_MATERIAL FOR THE TASK_.

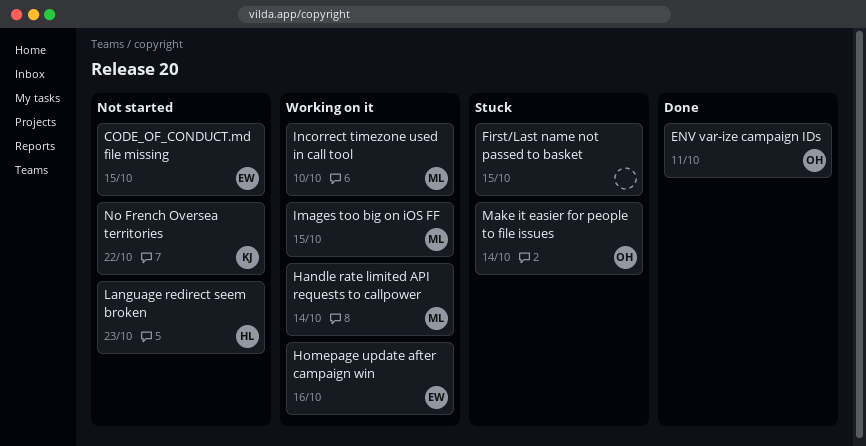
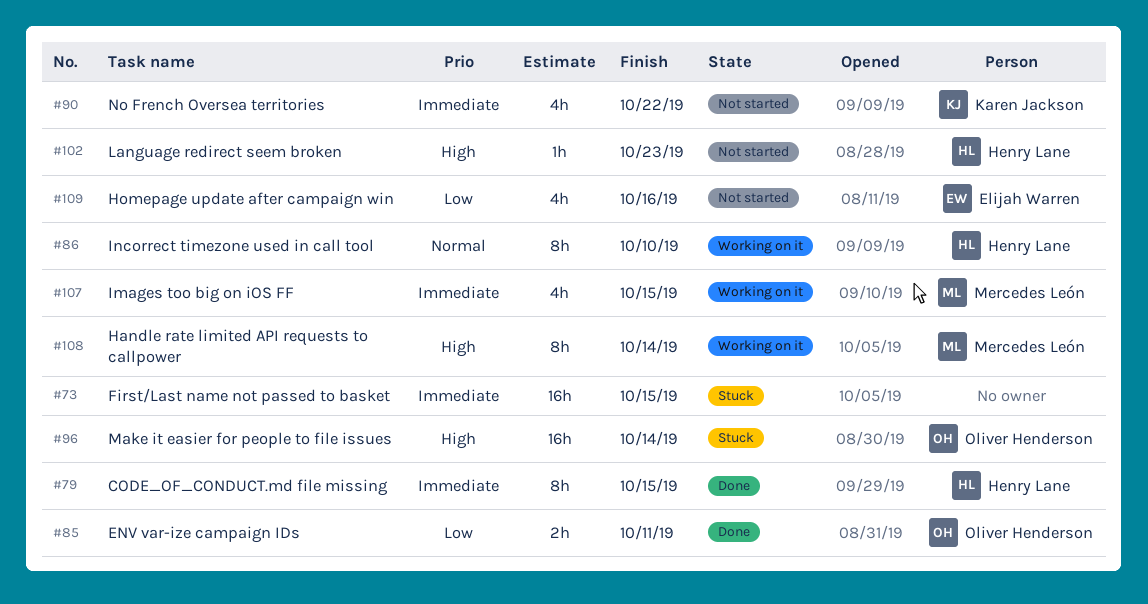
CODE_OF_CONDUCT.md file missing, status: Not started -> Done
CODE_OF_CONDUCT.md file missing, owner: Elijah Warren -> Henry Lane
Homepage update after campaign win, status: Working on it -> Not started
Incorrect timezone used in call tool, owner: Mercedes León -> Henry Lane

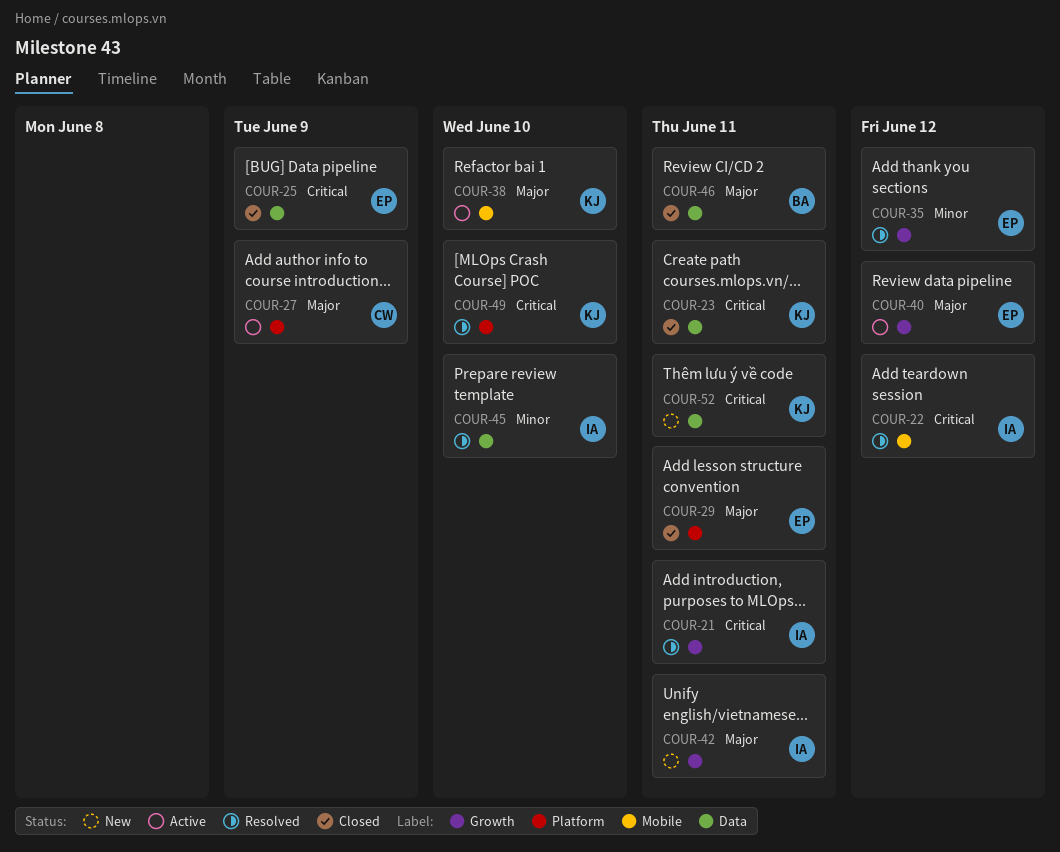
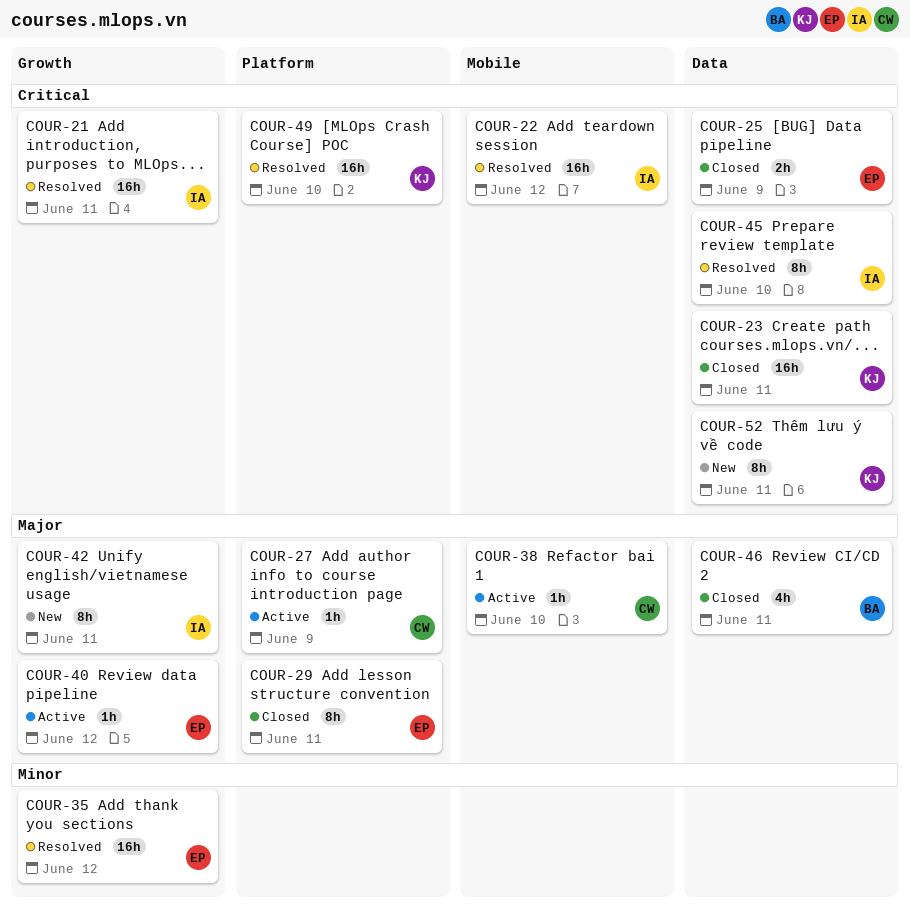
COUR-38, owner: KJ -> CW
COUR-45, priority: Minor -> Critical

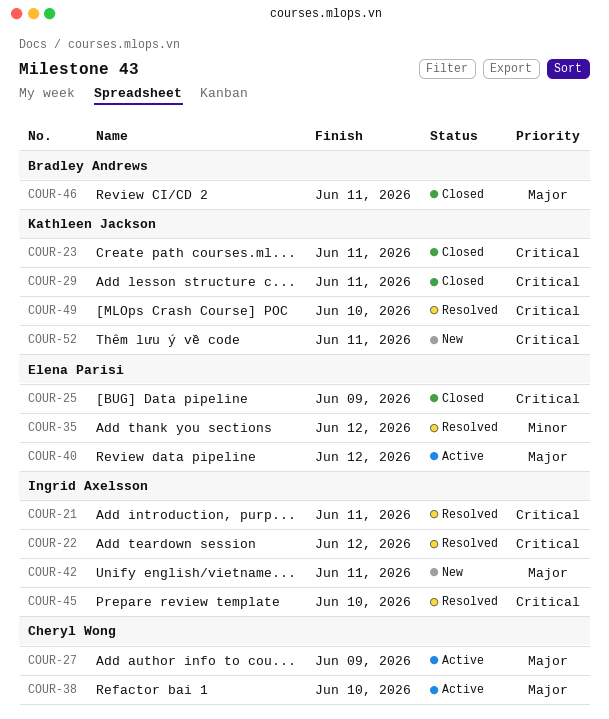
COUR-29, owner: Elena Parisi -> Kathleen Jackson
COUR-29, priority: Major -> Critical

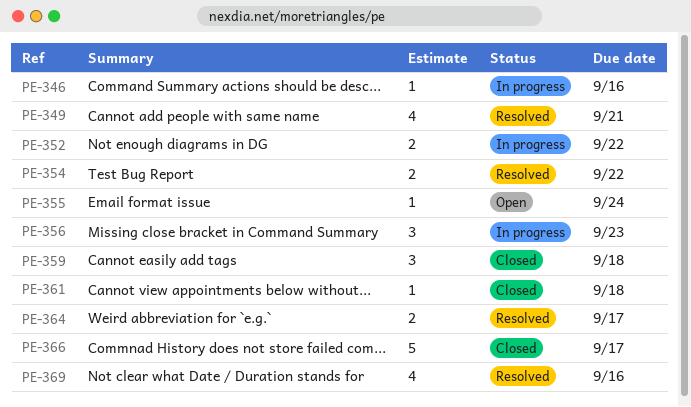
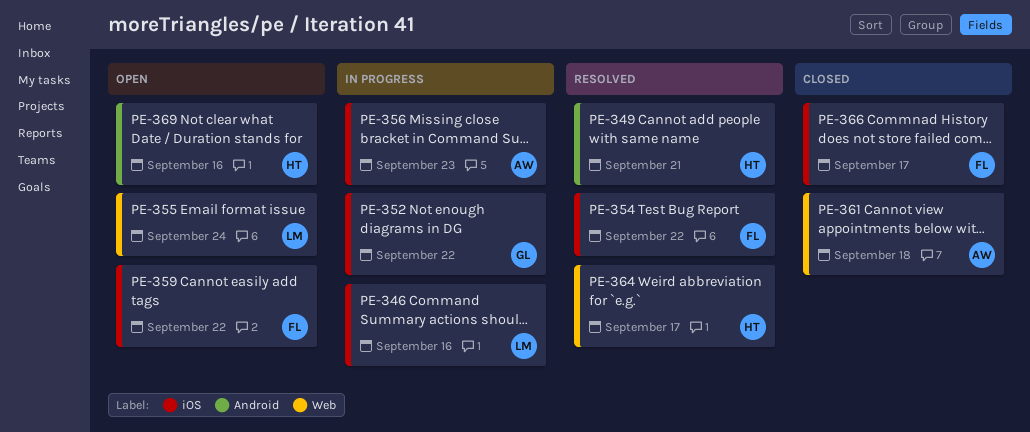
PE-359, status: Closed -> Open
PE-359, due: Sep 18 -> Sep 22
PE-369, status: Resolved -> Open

_TASK TO COMPLETE_. With pictures left out, repeat exactly the lines from the one containing "CODE_OF_CONDUCT.md file missing, owner: Elijah" through the last line of the data above, inclusive, and nothing else.

_WRITTEN RESPONSE_.
CODE_OF_CONDUCT.md file missing, owner: Elijah Warren -> Henry Lane
Homepage update after campaign win, status: Working on it -> Not started
Incorrect timezone used in call tool, owner: Mercedes León -> Henry Lane

COUR-38, owner: KJ -> CW
COUR-45, priority: Minor -> Critical

COUR-29, owner: Elena Parisi -> Kathleen Jackson
COUR-29, priority: Major -> Critical

PE-359, status: Closed -> Open
PE-359, due: Sep 18 -> Sep 22
PE-369, status: Resolved -> Open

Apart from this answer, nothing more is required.